Les deux amants échangèrent mille propos de ce genre entrecoupés de mille baisers. Enfin la trompe de chasse, rapprochée du château, fit entendre l’air dont Jeanne était convenue avec son amie, et Bussy partit.

Comme il approchait de la ville, rêvant à cette enivrante journée, et tout fier d’être libre, lui, que les honneurs, les soins de la richesse et les faveurs d’un prince du sang tenaient toujours embrassé dans des chaînes d’or, il remarqua que l’heure approchait où l’on allait fermer les portes de la ville. Le cheval, qui avait brouté tout le jour sous les feuillages et l’herbe, avait continué en chemin, et la nuit venait.

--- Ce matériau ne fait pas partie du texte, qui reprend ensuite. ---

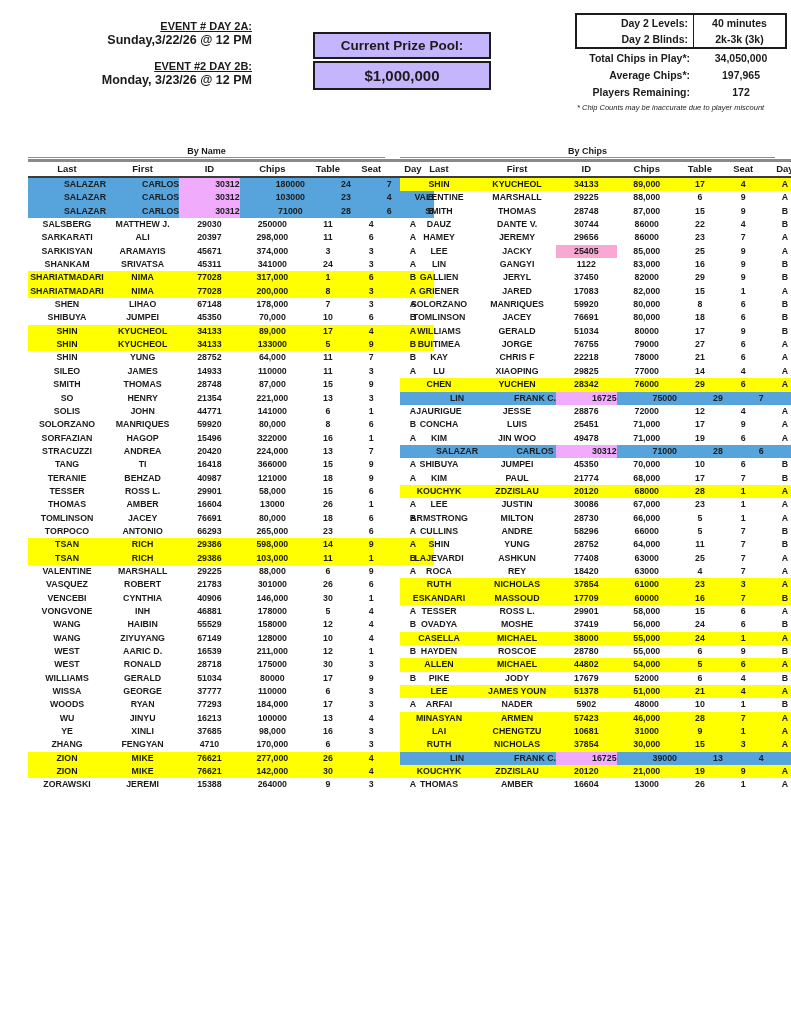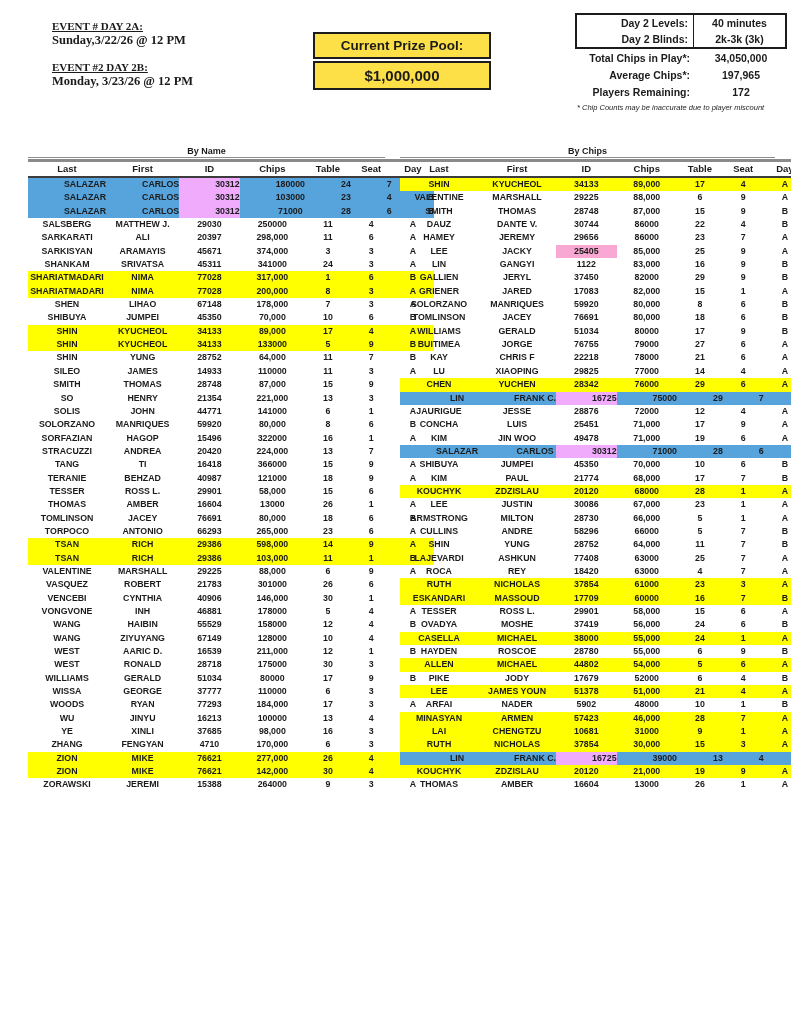"EVENT # DAY 2A:" .events { font-family: Liberation Serif, serif -> none; text-align: left -> right }
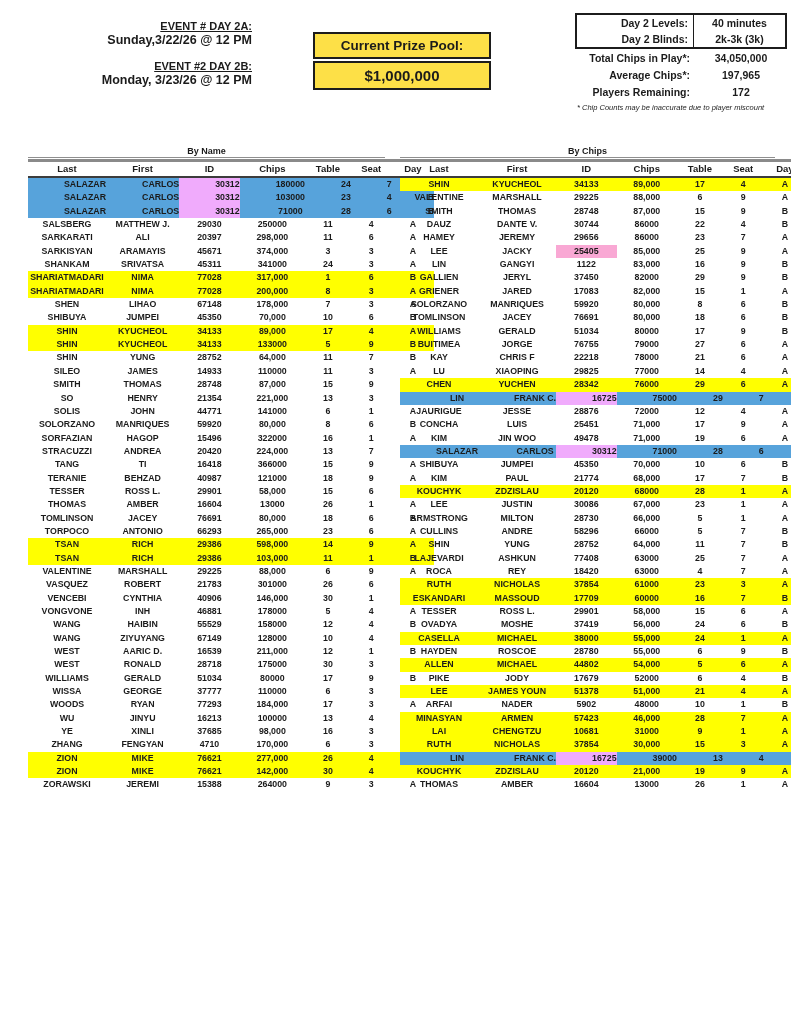"Current Prize Pool:" .prize-cell { background: #fde047 -> #c4b5fd }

Bussy se préparait à piquer pour réparer le temps perdu, quand il entendit derrière lui le galop de quelques chevaux.

Pour un homme qui se cache, et surtout pour un amant, tout semble une menace ; les amants heureux ont cela de commun avec les voleurs. Bussy se demandait s’il valait mieux prendre le galop pour gagner l’avance, ou se jeter de côté pour laisser passer les cavaliers ; mais leur course était si rapide, qu’ils furent sur lui en un moment.

Ils étaient deux. Bussy, jugeant qu’il n’y avait pas de lâcheté à éviter deux hommes lorsqu’on en vaut quatre, se rangea, et aperçut un des cavaliers dont les talons entraient dans les flancs de sa monture, stimulée d’ailleurs par bon nombre de coups d’étrivières que lui détachait son compagnon.

— Allons, voici la ville, disait cet homme avec un accent gascon des plus prononcés ; encore trois cents coups de fouet et cent coups d’éperon, du courage et de la vigueur.

— La bête n’a plus le souffle, elle frissonne, elle faiblit, elle refuse de marcher, répondit celui qui précédait… Je donnerais pourtant cent chevaux pour être dans ma ville.

— C’est quelque Angevin attardé, se dit Bussy…. Cependant… comme la peur rend les gens stupides ! j’avais cru reconnaître cette voix. Mais voilà le cheval de ce brave homme qui chancelle…

En ce moment les cavaliers étaient au niveau de Bussy sur la route.

— Eh ! prenez garde, s’écria-t-il, monsieur ; quittez l’étrier, quittez vite, la bête va choir.